Research Focus
I feel joined with the UN sustainable development goals (SDGs), specifically goal 3 which claims to “ensure healthy lives and promote well-being for all at all ages“ with one focus on reproductive, maternal, newborn and child health.
In line with this, one major aspect of my research deals with the understanding of placental functions. The placenta tries to guarantee proper fetal development and is thus very important for the development of the adult phenotype of the offspring. It exhibits plasticity and can adopt when facing an adverse environment such as maternal under- and over-nutrition or exposure to drugs or environmental pollutants.
However, when the placental capacity for adaption is exceeded, the regular function of the placenta is disturbed and/or the placenta does not develop properly, then the foetus becomes affected, which subsequently can impact on the life-long health of the foetus. This concept is known as fetal programming of diseases.
Considering some of the major health problems of today including under-nutrition on one hand and increasing obesity rates on the other hand as well as the many environmental pollutants known today, I consider deciphering physiologic and pathophysiologic functions of the placenta as extremely relevant for our future health and thus this research area will remain an important topic of my future work.
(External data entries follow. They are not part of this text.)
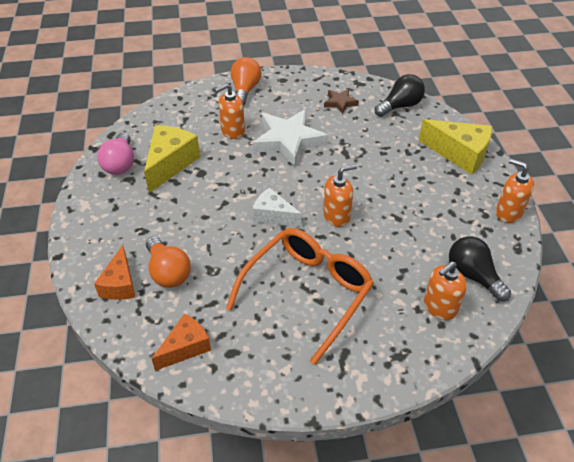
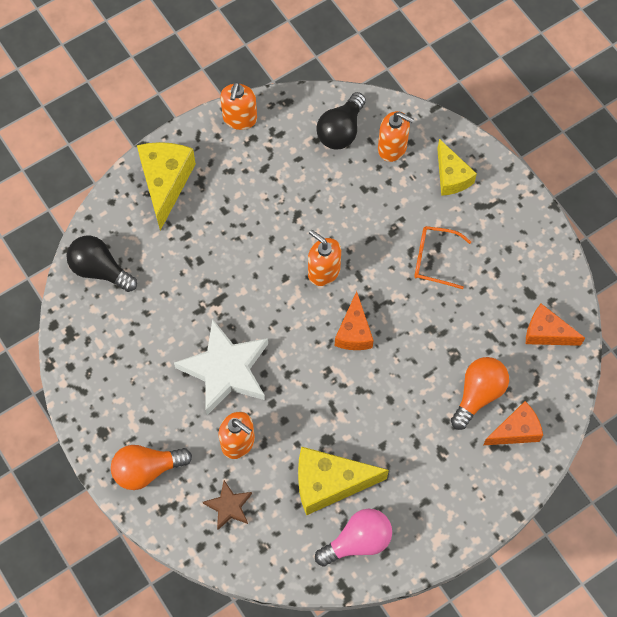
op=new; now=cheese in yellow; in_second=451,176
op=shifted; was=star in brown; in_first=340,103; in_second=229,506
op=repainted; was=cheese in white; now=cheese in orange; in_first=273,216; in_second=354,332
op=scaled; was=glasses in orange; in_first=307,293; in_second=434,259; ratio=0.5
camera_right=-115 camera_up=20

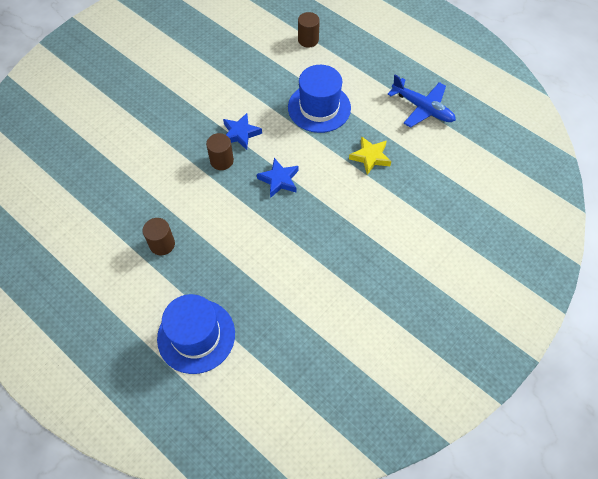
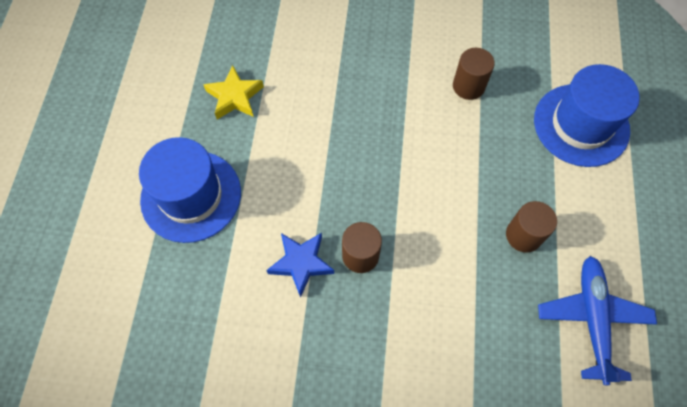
op=gone; was=star in blue; in_first=279,180
op=shifted; was=cylinder in brown; in_first=308,40; in_second=468,86
op=shifted; was=plane in blue; in_first=422,108; in_second=592,319
camera_right=-125 camera_up=5

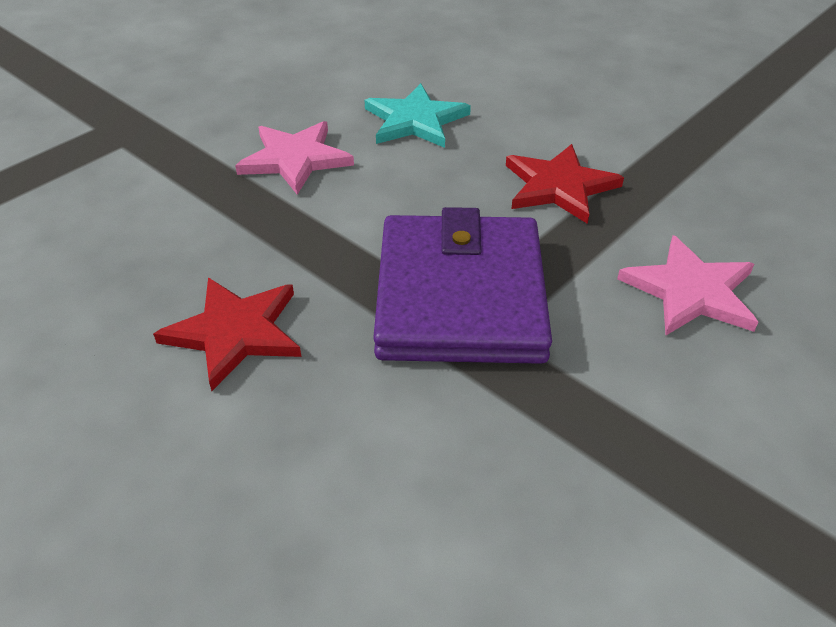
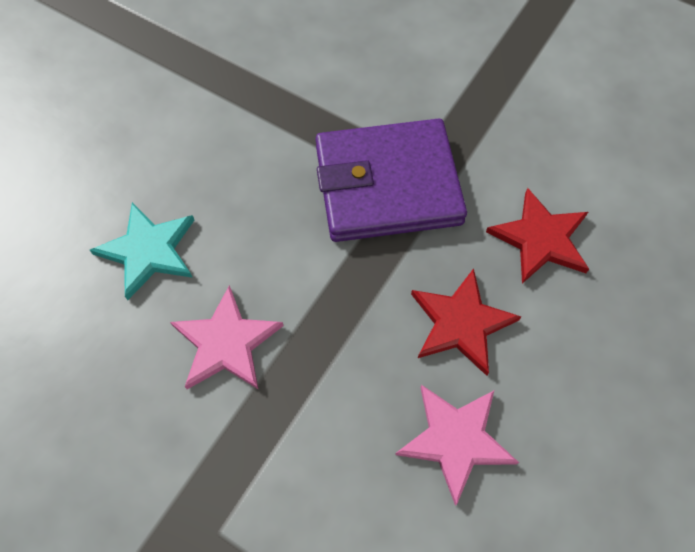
op=shifted; was=star in red; in_first=559,186; in_second=540,238
op=shifted; was=star in pink; in_first=690,291; in_second=455,440
camera_right=-100 camera_up=20

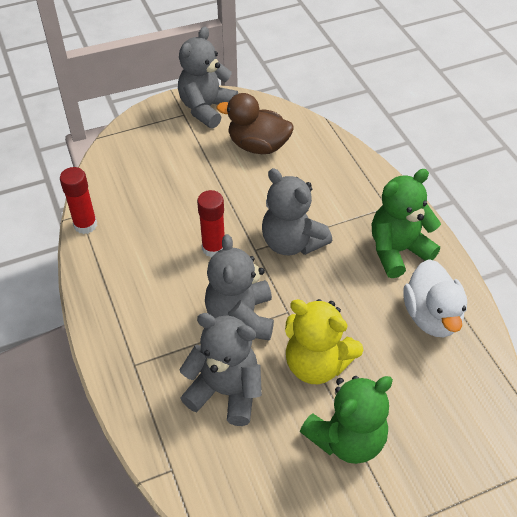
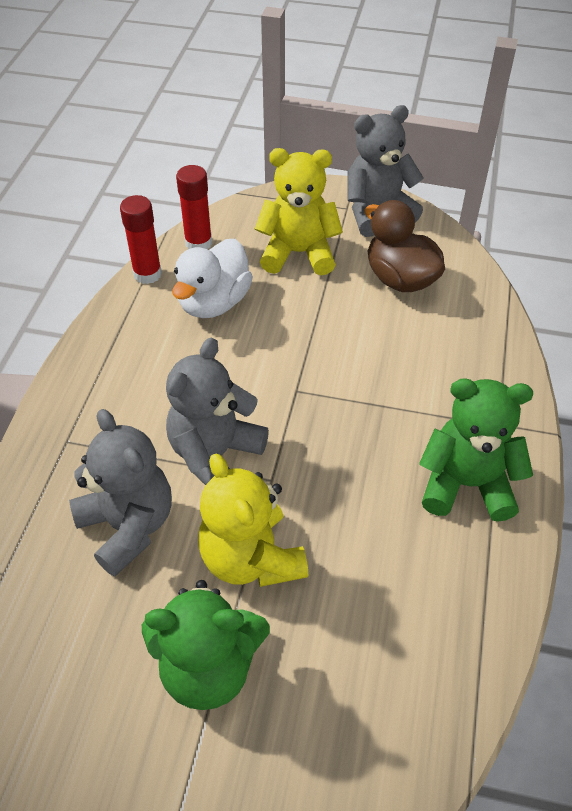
op=gone; was=teddy bear in grey; in_first=292,242
op=new; now=teddy bear in yellow; in_second=298,253
op=shifted; was=glue stick in red; in_first=213,248; in_second=198,243
op=shifted; was=duck in white; in_first=431,316; in_second=214,302
camera_right=35 camera_up=0

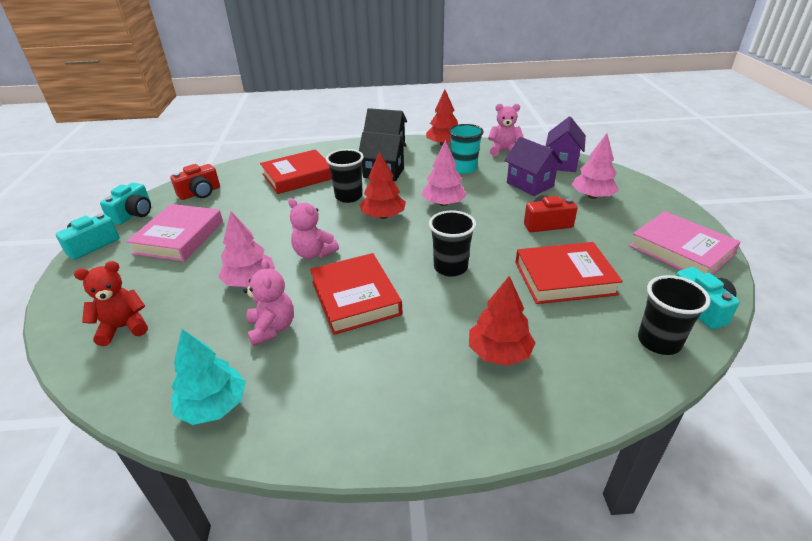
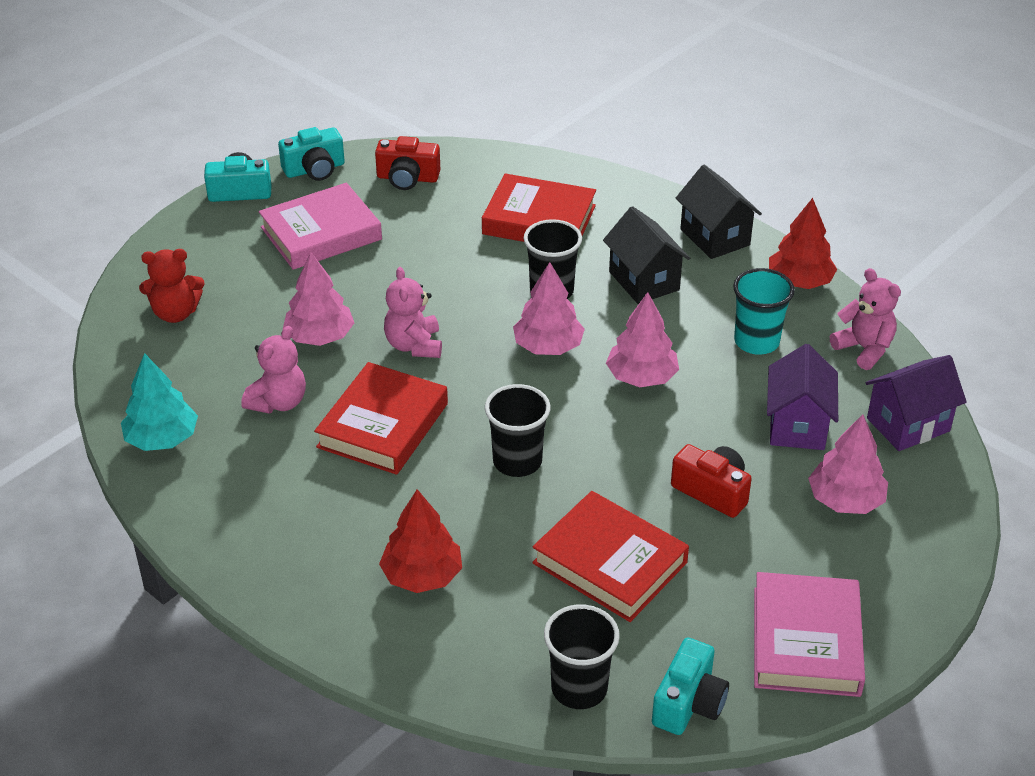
op=repainted; was=tree in red; now=tree in pink; in_first=383,216; in_second=548,346
op=rotated; was=teddy bear in red; in_first=123,327; in_second=175,313; clockwise=150
camera_right=45 camera_up=5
Another focus of goal 3 is to achieve universal access to essential health care services.
Histopathological image analysis is required for diagnosis of malignant lesions. But even for experienced pathologists the diagnosis process is not trivial.
Diagnostic concordance between specialists is on average only 75%. Moreover, there is a lack of pathologists in many parts of the world. These limitations motivate the development of Computer-Aided Diagnosis (CAD) systems based on automated image analysis algorithms.
Being a second opinion system, CAD systems shall reduce the workload of specialists, improve the diagnosis efficiency, and contribute to cost reduction.
In addition, automated image analysis is a big data analysis tool that is of high interest for biomedical researchers.
I am interested in using and further developing automated image analysis in ongoing and future collaborative research projects with the ultimate aim to identify new biomarkers, better understand specific diseases and advance personalized medicine.